Seglen P O, Gordon P B
J Cell Biol. 1984 Aug;99(2):435-44. doi: 10.1083/jcb.99.2.435.
Sequestration of the inert cytosolic marker [14C]sucrose by sedimentable organelles was measured in isolated rat hepatocytes made transiently permeable to sucrose by means of electropermeabilization. Lysosomal integrity, protein degradation, autophagic sequestration, and other cellular functions were not significantly impaired by the electric treatment. Hepatocytes sequestered sucrose at an initial rate of approximately 10%/h, which is threefold higher than the estimated rate of autophagic-lysosomal protein degradation. Almost one-third would appear to represent mitochondrial fluid uptake; the rest was nearly completely and specifically inhibited by 3-methyladenine (3MA) and can be regarded as autophagic sequestration. A complete amino acid mixture was somewhat less inhibitory than 3MA, and partially antagonized the effect of the latter. This paradoxical effect, taken together with the high sequestration rate, may suggest heterogeneity as well as selectivity in autophagic sequestration. There was no detectable recycling of sequestered [14C]sucrose between organelles and cytosol. Studies of individual amino acids revealed histidine as the most effective sequestration inhibitor. Leucine may have a regulatory function, as indicated by its unique additive/synergistic effect, and a combination of Leu + His was as effective as the complete amino acid mixture. Asparagine inhibited sequestration only 20%, i.e., its very strong effect on overall (long-lived) protein degradation must partially be due to post-sequestrational inhibition. The lysosomal (amine-sensitive) degradation of short-lived protein was incompletely inhibited by 3MA, indicating a contribution from nonautophagic processes like crinophagy and endocytic membrane influx. The ability of an amino acid mixture to specifically antagonize the inhibition of short-lived protein degradation by AsN + GIN (but not by 3MA) may suggest complex amino acid interactions at the level of fusion between lysosomes and other vesicles in addition to the equally complex interactions at the level of autophagic sequestration.

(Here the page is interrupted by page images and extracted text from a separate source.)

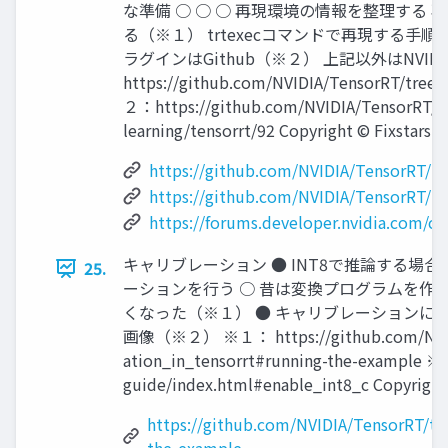
な準備 ○ ○ ○ 再現環境の情報を整理する 再
る（※１） trtexecコマンドで再現する手順
ラグインはGithub（※２） 上記以外はNVI
https://github.com/NVIDIA/TensorRT/tree
２：https://github.com/NVIDIA/TensorRT/is
learning/tensorrt/92 Copyright © Fixstars 
https://github.com/NVIDIA/TensorRT/t
https://github.com/NVIDIA/TensorRT/is
https://forums.developer.nvidia.com/c/
キャリブレーション ● INT8で推論する
25.
ーションを行う ○ 昔は変換プログラムを作成す
くなった（※１） ● キャリブレーションに使用
画像（※２） ※１： https://github.com/NVIDIA/T
ation_in_tensorrt#running-the-example ※２
guide/index.html#enable_int8_c Copyright 
https://github.com/NVIDIA/TensorRT/tre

通过电穿孔使分离的大鼠肝细胞对蔗糖短暂通透,以此来测定可沉降细胞器对惰性胞质标记物[14C]蔗糖的隔离情况。电处理对溶酶体完整性、蛋白质降解、自噬隔离及其他细胞功能并无显著损害。肝细胞隔离蔗糖的初始速率约为10%/小时,这比自噬溶酶体蛋白质降解的估计速率高三倍。几乎三分之一似乎代表线粒体液体摄取;其余部分几乎完全且特异性地被3 - 甲基腺嘌呤(3MA)抑制,可被视为自噬隔离。完整氨基酸混合物的抑制作用比3MA稍弱,并部分拮抗了后者的作用。这种矛盾的效应,连同高隔离率,可能表明自噬隔离存在异质性和选择性。在细胞器和胞质溶胶之间未检测到隔离的[14C]蔗糖的再循环。对单个氨基酸的研究表明,组氨酸是最有效的隔离抑制剂。亮氨酸可能具有调节功能,如其独特的相加/协同效应所示,亮氨酸 + 组氨酸的组合与完整氨基酸混合物的效果相同。天冬酰胺仅抑制隔离20%,即其对整体(长寿)蛋白质降解的极强作用一定部分归因于隔离后抑制。3MA对短命蛋白质的溶酶体(胺敏感)降解抑制不完全,表明诸如分泌自噬和内吞膜内流等非自噬过程也有作用。氨基酸混合物特异性拮抗天冬酰胺 + 谷氨酰胺(而非3MA)对短命蛋白质降解抑制的能力,可能表明除了自噬隔离水平上同样复杂的相互作用外,在溶酶体与其他囊泡融合水平上也存在复杂的氨基酸相互作用。